─── Information shown
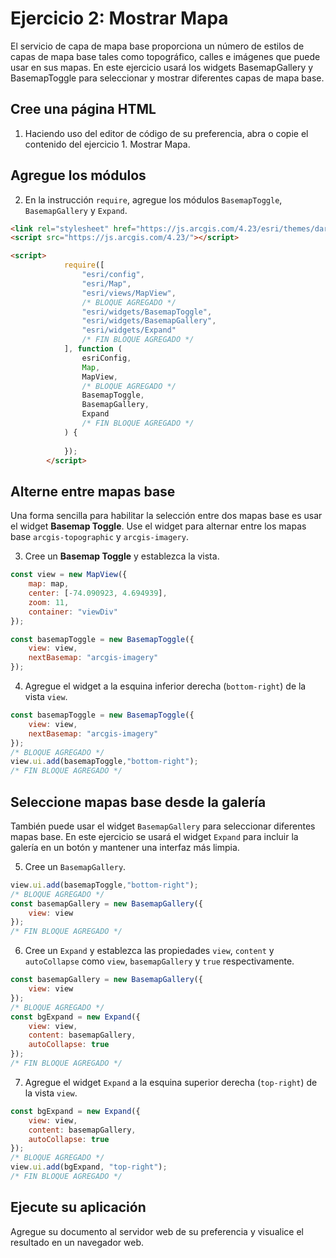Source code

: # Ejercicio 2: Mostrar Mapa
El servicio de capa de mapa base proporciona un número de estilos de capas de mapa base tales como topográfico, calles e imágenes que puede usar en sus mapas.
En este ejercicio usará los widgets BasemapGallery y BasemapToggle para seleccionar y mostrar diferentes capas de mapa base.
## Cree una página HTML
1. Haciendo uso del editor de código de su preferencia, abra o copie el contenido del ejercicio 1. Mostrar Mapa.
## Agregue los módulos
2. En la instrucción `require`, agregue los módulos `BasemapToggle`, `BasemapGallery` y `Expand`.
```html
<link rel="stylesheet" href="https://js.arcgis.com/4.23/esri/themes/dark/main.css">
<script src="https://js.arcgis.com/4.23/"></script>

<script>
            require([
                "esri/config",
                "esri/Map",
                "esri/views/MapView",
                /* BLOQUE AGREGADO */
                "esri/widgets/BasemapToggle",
                "esri/widgets/BasemapGallery",
                "esri/widgets/Expand"
                /* FIN BLOQUE AGREGADO */
            ], function (
                esriConfig,
                Map,
                MapView,
                /* BLOQUE AGREGADO */
                BasemapToggle, 
                BasemapGallery,
                Expand
                /* FIN BLOQUE AGREGADO */
            ) {
                
            });
        </script>
```
## Alterne entre mapas base
Una forma sencilla para habilitar la selección entre dos mapas base es usar el widget **Basemap Toggle**. Use el widget para alternar entre los mapas base `arcgis-topographic` y `arcgis-imagery`.

3. Cree un **Basemap Toggle** y establezca la vista. 
```javascript
const view = new MapView({
    map: map,
    center: [-74.090923, 4.694939], 
    zoom: 11, 
    container: "viewDiv" 
});

const basemapToggle = new BasemapToggle({
    view: view,
    nextBasemap: "arcgis-imagery"
});
```
4. Agregue el widget a la esquina inferior derecha (`bottom-right`) de la vista `view`.
```javascript
const basemapToggle = new BasemapToggle({
    view: view,
    nextBasemap: "arcgis-imagery"
});
/* BLOQUE AGREGADO */
view.ui.add(basemapToggle,"bottom-right");
/* FIN BLOQUE AGREGADO */
```
## Seleccione mapas base desde la galería
También puede usar el widget `BasemapGallery` para seleccionar diferentes mapas base. En este ejercicio se usará el widget `Expand` para incluir la galería en un botón y mantener una interfaz más limpia. 

5. Cree un `BasemapGallery`.
```javascript
view.ui.add(basemapToggle,"bottom-right");
/* BLOQUE AGREGADO */
const basemapGallery = new BasemapGallery({
    view: view
});
/* FIN BLOQUE AGREGADO */
```
6. Cree un `Expand` y establezca las propiedades `view`, `content` y `autoCollapse` como `view`, `basemapGallery` y `true` respectivamente.
```javascript
const basemapGallery = new BasemapGallery({
    view: view
});
/* BLOQUE AGREGADO */
const bgExpand = new Expand({
    view: view,
    content: basemapGallery,
    autoCollapse: true
});
/* FIN BLOQUE AGREGADO */
```
7. Agregue el widget `Expand` a la esquina superior derecha (`top-right`) de la vista `view`.
```javascript
const bgExpand = new Expand({
    view: view,
    content: basemapGallery,
    autoCollapse: true
});
/* BLOQUE AGREGADO */
view.ui.add(bgExpand, "top-right");
/* FIN BLOQUE AGREGADO */
```
## Ejecute su aplicación
Agregue su documento al servidor web de su preferencia y visualice el resultado en un navegador web.
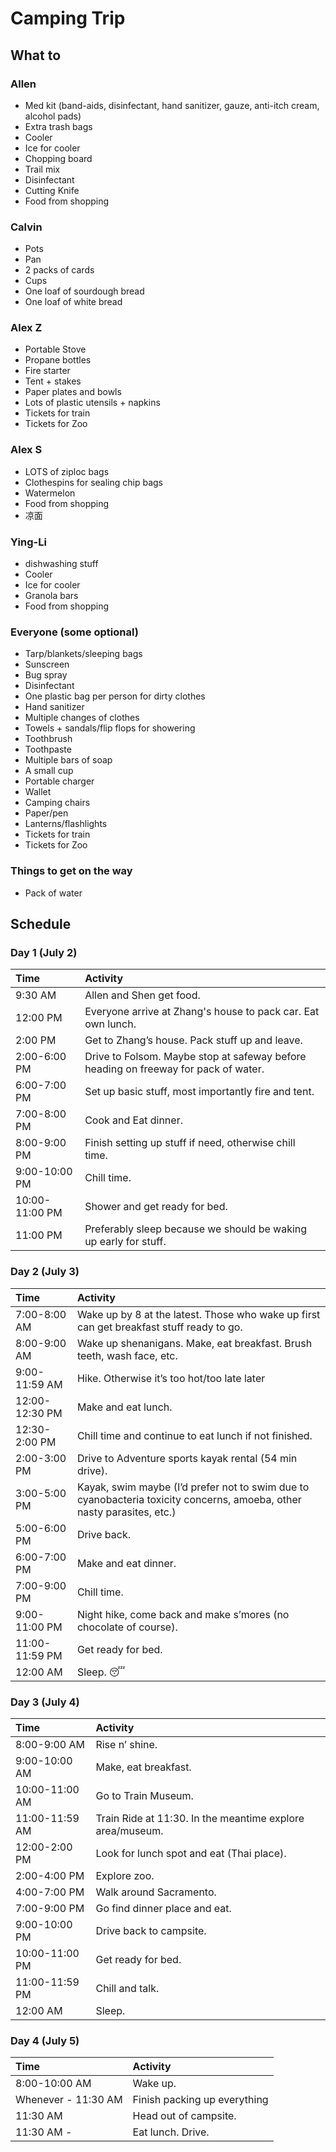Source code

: # Camping Trip
## What to

### Allen
- Med kit (band-aids, disinfectant, hand sanitizer, gauze, anti-itch cream, alcohol pads)
- Extra trash bags
- Cooler
- Ice for cooler
- Chopping board
- Trail mix
- Disinfectant
- Cutting Knife
- Food from shopping

### Calvin
- Pots
- Pan
- 2 packs of cards
- Cups
- One loaf of sourdough bread
- One loaf of white bread

### Alex Z
- Portable Stove
- Propane bottles
- Fire starter
- Tent + stakes
- Paper plates and bowls
- Lots of plastic utensils + napkins
- Tickets for train
- Tickets for Zoo

### Alex S
- LOTS of ziploc bags
- Clothespins for sealing chip bags
- Watermelon
- Food from shopping
- 凉面

### Ying-Li
- dishwashing stuff
- Cooler
- Ice for cooler
- Granola bars
- Food from shopping

### Everyone (some optional)
- Tarp/blankets/sleeping bags
- Sunscreen
- Bug spray
- Disinfectant
- One plastic bag per person for dirty clothes
- Hand sanitizer
- Multiple changes of clothes 
- Towels + sandals/flip flops for showering
- Toothbrush
- Toothpaste
- Multiple bars of soap
- A small cup
- Portable charger
- Wallet
- Camping chairs
- Paper/pen
- Lanterns/flashlights
- Tickets for train
- Tickets for Zoo

### Things to get on the way
- Pack of water

## Schedule
### Day 1 (July 2)
| Time         | Activity    |
| :----        |:----        |
|9:30 AM       |Allen and Shen get food.|
|12:00 PM      |Everyone arrive at Zhang's house to pack car. Eat own lunch.|
|2:00 PM       |Get to Zhang’s house. Pack stuff up and leave.|
|2:00-6:00 PM  |Drive to Folsom. Maybe stop at safeway before heading on freeway for pack of water.| 
|6:00-7:00 PM  |Set up basic stuff, most importantly fire and tent.|
|7:00-8:00 PM  |Cook and Eat dinner.|
|8:00-9:00 PM  |Finish setting up stuff if need, otherwise chill time.|
|9:00-10:00 PM |Chill time.|
|10:00-11:00 PM|Shower and get ready for bed.|
|11:00 PM      |Preferably sleep because we should be waking up early for stuff.|

### Day 2 (July 3)

|Time   |Activity|
| :---- | :----  |
|7:00-8:00 AM |Wake up by 8 at the latest. Those who wake up first can get breakfast stuff ready to go.|
|8:00-9:00 AM |Wake up shenanigans. Make, eat breakfast. Brush teeth, wash face, etc.|
|9:00-11:59 AM|Hike. Otherwise it’s too hot/too late later|
|12:00-12:30 PM| Make and eat lunch.| 
|12:30-2:00 PM|Chill time and continue to eat lunch if not finished.| 
|2:00-3:00 PM|Drive to Adventure sports kayak rental (54 min drive).|
|3:00-5:00 PM|Kayak, swim maybe (I’d prefer not to swim due to cyanobacteria toxicity concerns, amoeba, other nasty parasites, etc.)|
|5:00-6:00 PM|Drive back.|
|6:00-7:00 PM|Make and eat dinner.|
|7:00-9:00 PM|Chill time.|
|9:00-11:00 PM|Night hike, come back and make s’mores (no chocolate of course).|
|11:00-11:59 PM |Get ready for bed.|
|12:00 AM |Sleep. 😴|

### Day 3 (July 4)
|Time | Activity|
|:----|:----|
|8:00-9:00 AM |Rise n’ shine.|
|9:00-10:00 AM |Make, eat breakfast.|
|10:00-11:00 AM |Go to Train Museum.|
|11:00-11:59 AM |Train Ride at 11:30. In the meantime explore area/museum.|
|12:00-2:00 PM |Look for lunch spot and eat (Thai place).| 
|2:00-4:00 PM |Explore zoo.|
|4:00-7:00 PM |Walk around Sacramento.|
|7:00-9:00 PM |Go find dinner place and eat.|
|9:00-10:00 PM |Drive back to campsite.|
|10:00-11:00 PM |Get ready for bed.|
|11:00-11:59 PM |Chill and talk.|
|12:00 AM| Sleep.|

### Day 4 (July 5)
|Time | Activity|
|:----|:----|
|8:00-10:00 AM |Wake up.|
|Whenever - 11:30 AM|Finish packing up everything|
|11:30 AM|Head out of campsite.|
|11:30 AM - | Eat lunch. Drive.| 









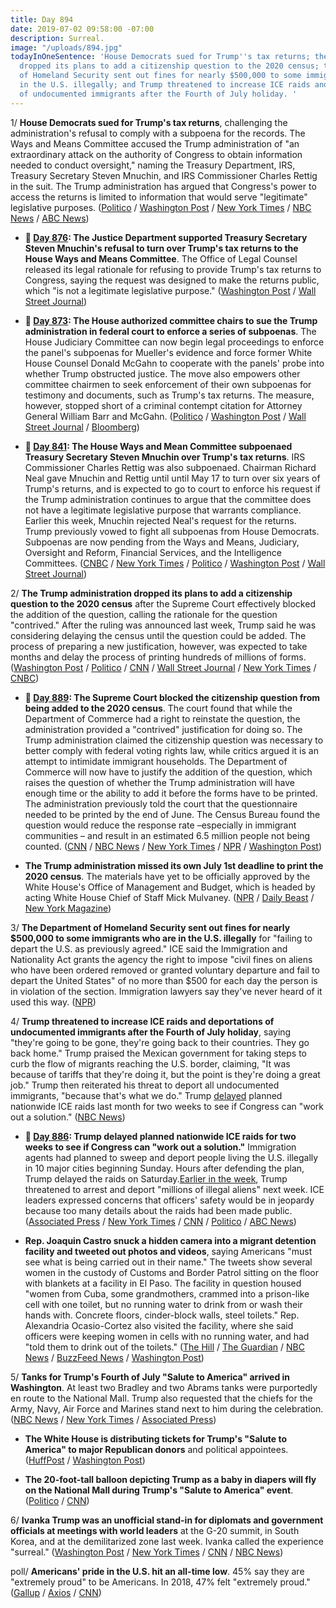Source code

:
 ```yaml
---
title: Day 894
date: 2019-07-02 09:58:00 -07:00
description: Surreal.
image: "/uploads/894.jpg"
todayInOneSentence: 'House Democrats sued for Trump''s tax returns; the Trump administration
  dropped its plans to add a citizenship question to the 2020 census; the Department
  of Homeland Security sent out fines for nearly $500,000 to some immigrants who are
  in the U.S. illegally; and Trump threatened to increase ICE raids and deportations
  of undocumented immigrants after the Fourth of July holiday. '
---
```


1/ **House Democrats sued for Trump's tax returns**, challenging the administration's refusal to comply with a subpoena for the records. The Ways and Means Committee accused the Trump administration of "an extraordinary attack on the authority of Congress to obtain information needed to conduct oversight," naming the Treasury Department, IRS, Treasury Secretary Steven Mnuchin, and IRS Commissioner Charles Rettig in the suit. The Trump administration has argued that Congress's power to access the returns is limited to information that would serve "legitimate" legislative purposes. ([Politico](https://www.politico.com/story/2019/07/02/donald-trump-tax-returns-democrats-lawsuit-1394959) / [Washington Post](https://www.washingtonpost.com/business/2019/07/02/house-democrats-sue-trump-administration-over-presidents-tax-returns/) / [New York Times](https://www.nytimes.com/2019/07/02/us/politics/trump-taxes-lawsuit.html) / [NBC News](https://www.nbcnews.com/politics/congress/house-democrats-sue-trump-administration-effort-secure-president-s-tax-n1025721) / [ABC News](https://abcnews.go.com/Politics/house-democrats-sue-trump-administration-presidents-tax-returns/story?id=64083967))

* **📌 [Day 876](https://whatthefuckjusthappenedtoday.com/2019/06/14/day-876/#6-the-justice-department-supported-t): The Justice Department supported Treasury Secretary Steven Mnuchin's refusal to turn over Trump's tax returns to the House Ways and Means Committee**. The Office of Legal Counsel released its legal rationale for refusing to provide Trump's tax returns to Congress, saying the request was designed to make the returns public, which "is not a legitimate legislative purpose." ([Washington Post](https://www.washingtonpost.com/world/national-security/justice-dept-issues-memo-backing-mnuchins-refusal-to-provide-trumps-tax-returns-to-congress/2019/06/14/3c8b3376-8ee7-11e9-b08e-cfd89bd36d4e_story.html) / [Wall Street Journal](https://www.wsj.com/articles/justice-memo-backs-mnuchin-on-trump-tax-returns-11560546364))

* **📌 [Day 873](https://whatthefuckjusthappenedtoday.com/2019/06/11/day-873/#2-the-house-authorized-committee-cha): The House authorized committee chairs to sue the Trump administration in federal court to enforce a series of subpoenas**. The House Judiciary Committee can now begin legal proceedings to enforce the panel's subpoenas for Mueller's evidence and force former White House Counsel Donald McGahn to cooperate with the panels' probe into whether Trump obstructed justice. The move also empowers other committee chairmen to seek enforcement of their own subpoenas for testimony and documents, such as Trump's tax returns. The measure, however, stopped short of a criminal contempt citation for Attorney General William Barr and McGahn. ([Politico](https://www.politico.com/story/2019/06/11/house-sue-trump-subpoenas-1359850) / [Washington Post](https://www.washingtonpost.com/politics/stepping-up-trump-clash-house-to-vote-to-enforce-barr-and-mcgahn-subpoenas/2019/06/11/a1343cea-8c4f-11e9-b6f4-033356502dce_story.html) / [Wall Street Journal](https://www.wsj.com/articles/house-poised-to-seek-court-enforcement-of-subpoenas-of-trump-officials-11560284650) / [Bloomberg](https://www.bloomberg.com/news/articles/2019-06-11/house-authorizes-lawsuits-against-barr-mcgahn-in-trump-probes-jws9d2ye))

* **📌 [Day 841](https://whatthefuckjusthappenedtoday.com/2019/05/10/day-841/#1-the-house-ways-and-mean-committee): The House Ways and Mean Committee subpoenaed Treasury Secretary Steven Mnuchin over Trump's tax returns**. IRS Commissioner Charles Rettig was also subpoenaed. Chairman Richard Neal gave Mnuchin and Rettig until until May 17 to turn over six years of Trump's returns, and is expected to go to court to enforce his request if the Trump administration continues to argue that the committee does not have a legitimate legislative purpose that warrants compliance. Earlier this week, Mnuchin rejected Neal's request for the returns. Trump previously vowed to fight all subpoenas from House Democrats. Subpoenas are now pending from the Ways and Means, Judiciary, Oversight and Reform, Financial Services, and the Intelligence Committees. ([CNBC](https://www.cnbc.com/2019/05/10/house-democrats-subpoena-treasury-secretary-mnuchin-irs-chief-over-trump-tax-returns.html) / [New York Times](https://www.nytimes.com/2019/05/10/us/politics/democrats-trump-tax-returns.html) / [Politico](https://www.politico.com/story/2019/05/10/house-democrats-subpoenas-trump-tax-returns-1317459) / [Washington Post](https://www.washingtonpost.com/news/business/wp/2019/05/10/house-committee-subpoenas-treasury-secretary-steven-mnuchin-and-irs-commissioner-charles-rettig-over-trump-tax-returns/) / [Wall Street Journal](https://www.wsj.com/articles/house-ways-and-mean-chairman-issues-subpoenas-for-trump-s-tax-returns-11557521187))

2/ **The Trump administration dropped its plans to add a citizenship question to the 2020 census** after the Supreme Court effectively blocked the addition of the question, calling the rationale for the question "contrived." After the ruling was announced last week, Trump said he was considering delaying the census until the question could be added. The process of preparing a new justification, however, was expected to take months and delay the process of printing hundreds of millions of forms. ([Washington Post](https://www.washingtonpost.com/local/social-issues/2020-census-will-not-include-citizenship-question-doj-confirms/2019/07/02/0067be4a-9c44-11e9-9ed4-c9089972ad5a_story.html) / [Politico](https://www.politico.com/story/2019/07/02/census-wont-include-citizenship-question-on-2020-questionnaire-1395933) / [CNN](https://www.cnn.com/2019/07/02/politics/doj-census-citizenship-question/index.html) / [Wall Street Journal](https://www.wsj.com/articles/u-s-to-drop-citizenship-question-from-census-11562101086) / [New York Times](https://www.nytimes.com/2019/07/02/us/trump-census-citizenship-question.html) / [CNBC](https://www.cnbc.com/2019/07/02/census-will-print-without-citizenship-question-trump-administration.html))

* **📌 [Day 889](https://whatthefuckjusthappenedtoday.com/2019/06/27/day-889/#1-the-supreme-court-blocked-the-citi): The Supreme Court blocked the citizenship question from being added to the 2020 census**. The court found that while the Department of Commerce had a right to reinstate the question, the administration provided a "contrived" justification for doing so. The Trump administration claimed the citizenship question was necessary to better comply with federal voting rights law, while critics argued it is an attempt to intimidate immigrant households. The Department of Commerce will now have to justify the addition of the question, which raises the question of whether the Trump administration will have enough time or the ability to add it before the forms have to be printed. The administration previously told the court that the questionnaire needed to be printed by the end of June. The Census Bureau found the question would reduce the response rate –especially in immigrant communities – and result in an estimated 6.5 million people not being counted. ([CNN](https://www.cnn.com/2019/06/27/politics/census-supreme-court/index.html) / [NBC News](https://www.nbcnews.com/politics/supreme-court/supreme-court-tosses-citizenship-question-2020-census-forms-victory-democratic-n1014651) / [New York Times](https://www.nytimes.com/2019/06/27/us/politics/census-citizenship-question-supreme-court.html) / [NPR](https://www.npr.org/2019/06/27/717635291/supreme-court-leaves-citizenship-question-blocked-from-2020-census) / [Washington Post](https://www.washingtonpost.com/news/politics/wp/2019/06/27/in-mixed-ruling-supreme-court-blocks-census-citizenship-question-for-now-calling-trump-administrations-explanation-contrived/))

* **The Trump administration missed its own July 1st deadline to print the 2020 census**. The materials have yet to be officially approved by the White House's Office of Management and Budget, which is headed by acting White House Chief of Staff Mick Mulvaney. ([NPR](https://www.npr.org/2019/07/02/737662103/trump-administrations-delay-in-census-printing-sets-up-count-s-biggest-risk?utm_medium=RSS&utm_campaign=news) / [Daily Beast](https://www.thedailybeast.com/2020-census-trump-administration-misses-deadline-to-print-census-forms) / [New York Magazine](http://nymag.com/intelligencer/2019/07/trump-toys-with-delaying-census-maybe-defying-constitution.html))

3/ **The Department of Homeland Security sent out fines for nearly $500,000 to some immigrants who are in the U.S. illegally** for "failing to depart the U.S. as previously agreed." ICE said the Immigration and Nationality Act grants the agency the right to impose "civil fines on aliens who have been ordered removed or granted voluntary departure and fail to depart the United States" of no more than $500 for each day the person is in violation of the section. Immigration lawyers say they've never heard of it used this way. ([NPR](https://www.npr.org/2019/07/02/738059913/trump-administration-sends-out-notices-of-500-000-fines-for-those-in-u-s-illegal))

4/ **Trump threatened to increase ICE raids and deportations of undocumented immigrants after the Fourth of July holiday**, saying "they're going to be gone, they're going back to their countries. They go back home." Trump praised the Mexican government for taking steps to curb the flow of migrants reaching the U.S. border, claiming, "It was because of tariffs that they're doing it, but the point is they're doing a great job." Trump then reiterated his threat to deport all undocumented immigrants, "because that's what we do." Trump [delayed](https://whatthefuckjusthappenedtoday.com/2019/06/24/day-886/#2-trump-delayed-planned-nationwide-i) planned nationwide ICE raids last month for two weeks to see if Congress can "work out a solution." ([NBC News](https://www.nbcnews.com/politics/donald-trump/trump-says-more-deportations-ahead-after-independence-day-n1025516))

* **📌 [Day 886](https://whatthefuckjusthappenedtoday.com/2019/06/24/day-886/#2-trump-delayed-planned-nationwide-i): Trump delayed planned nationwide ICE raids for two weeks to see if Congress can "work out a solution."** Immigration agents had planned to sweep and deport people living the U.S. illegally in 10 major cities beginning Sunday. Hours after defending the plan, Trump delayed the raids on Saturday.[Earlier in the week](https://whatthefuckjusthappenedtoday.com/2019/06/18/day-880/#1-trump-threatened-to-arrest-and-dep), Trump threatened to arrest and deport "millions of illegal aliens" next week. ICE leaders expressed concerns that officers' safety would be in jeopardy because too many details about the raids had been made public. ([Associated Press](https://apnews.com/70c173c8d213438e9fbef4d1f2bba07b) / [New York Times](https://www.nytimes.com/2019/06/22/us/politics/trump-ice-raids.html) / [CNN](https://www.cnn.com/2019/06/22/politics/ice-raids-sunday-10-cities-donald-trump-defends-arrests/index.html) / [Politico](https://www.politico.com/story/2019/06/22/trump-defends-immigration-actions-1376706) / [ABC News](https://abcnews.go.com/Politics/president-trump-hold-off-deportation-raids-weeks/story?id=63880563))

* **Rep. Joaquin Castro snuck a hidden camera into a migrant detention facility and tweeted out photos and videos**, saying Americans "must see what is being carried out in their name." The tweets show several women in the custody of Customs and Border Patrol sitting on the floor with blankets at a facility in El Paso. The facility in question housed "women from Cuba, some grandmothers, crammed into a prison-like cell with one toilet, but no running water to drink from or wash their hands with. Concrete floors, cinder-block walls, steel toilets." Rep. Alexandria Ocasio-Cortez also visited the facility, where she said officers were keeping women in cells with no running water, and had "told them to drink out of the toilets." ([The Hill](https://thehill.com/homenews/house/451287-joaquin-castro-takes-photos-inside-migrant-detention-center) / [The Guardian](https://www.theguardian.com/us-news/2019/jul/01/aoc-border-facility-horrifying-cbp-officers-tweets?CMP=Share_iOSApp_Other) / [NBC News](https://www.nbcnews.com/news/latino/ocasio-cortez-detained-migrants-being-told-drink-out-toilets-n1025431) / [BuzzFeed News](https://www.buzzfeednews.com/article/hamedaleaziz/photos-overcrowding-immigration-border-facilities) / [Washington Post](https://www.washingtonpost.com/politics/2019/07/02/ocasio-cortez-says-dispute-with-border-patrol-agents-started-after-one-tried-take-stealth-selfie/))

5/ **Tanks for Trump's Fourth of July "Salute to America" arrived in Washington**. At least two Bradley and two Abrams tanks were purportedly en route to the National Mall. Trump also requested that the chiefs for the Army, Navy, Air Force and Marines stand next to him during the celebration. ([NBC News](https://www.nbcnews.com/politics/donald-trump/tanks-arrive-d-c-trump-s-fourth-july-celebration-n1025786) / [New York Times](https://www.nytimes.com/2019/07/01/us/politics/trump-tanks-july-4th.html) / [Associated Press](https://apnews.com/2e98f1c80ef9449fa1d4a95ff63258c0))

* **The White House is distributing tickets for Trump's "Salute to America" to major Republican donors** and political appointees. ([HuffPost](https://www.huffpost.com/entry/trump-fourth-hijacking-rnc-tickets_n_5d1a6e06e4b07f6ca5821251) / [Washington Post](https://www.washingtonpost.com/politics/white-house-gives-tickets-to-trumps-july-fourth-extravaganza-to-gop-donors/2019/07/02/9109a566-9ce0-11e9-b27f-ed2942f73d70_story.html))

* **The 20-foot-tall balloon depicting Trump as a baby in diapers will fly on the National Mall during Trump's "Salute to America" event**. ([Politico](https://www.politico.com/story/2019/07/02/baby-trump-balloon-fourth-of-july-1395398) / [CNN](https://www.cnn.com/2019/07/02/politics/baby-trump-balloon-dc/index.html))

6/ **Ivanka Trump was an unofficial stand-in for diplomats and government officials at meetings with world leaders** at the G-20 summit, in South Korea, and at the demilitarized zone last week. Ivanka called the experience "surreal." ([Washington Post](https://www.washingtonpost.com/politics/surreal-ivanka-trump-plays-a-prominent-role-in-her-fathers-historic-korea-trip/2019/06/30/98695704-9b58-11e9-b27f-ed2942f73d70_story.html) / [New York Times](https://www.nytimes.com/2019/07/01/us/politics/ivanka-trump-north-korea-g20.html) / [CNN](https://www.cnn.com/2019/06/30/politics/ivanka-trump-g20-north-korea/index.html) / [NBC News](https://www.nbcnews.com/news/world/president-trump-s-trip-asia-highlights-daughter-ivanka-s-prominent-n1025176))

poll/ **Americans' pride in the U.S. hit an all-time low**. 45% say they are "extremely proud" to be Americans. In 2018, 47% felt "extremely proud." ([Gallup](https://news.gallup.com/poll/259841/american-pride-hits-new-low-few-proud-political-system.aspx?utm_source=tagrss&utm_medium=rss&utm_campaign=syndication) / [Axios](https://www.axios.com/gallup-pride-in-america-4th-of-july-poll-022343ee-380f-432c-b06a-87dd368e4796.html) / [CNN](https://www.cnn.com/2019/07/02/politics/american-patriotism-all-time-low-trnd/index.html))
──────
**Task goal:** Go through the records above, find each line with the string "breakfast", and copy it.

**Reply to the task:**
|7:00-8:00 AM |Wake up by 8 at the latest. Those who wake up first can get breakfast stuff ready to go.|
|8:00-9:00 AM |Wake up shenanigans. Make, eat breakfast. Brush teeth, wash face, etc.|
|9:00-10:00 AM |Make, eat breakfast.|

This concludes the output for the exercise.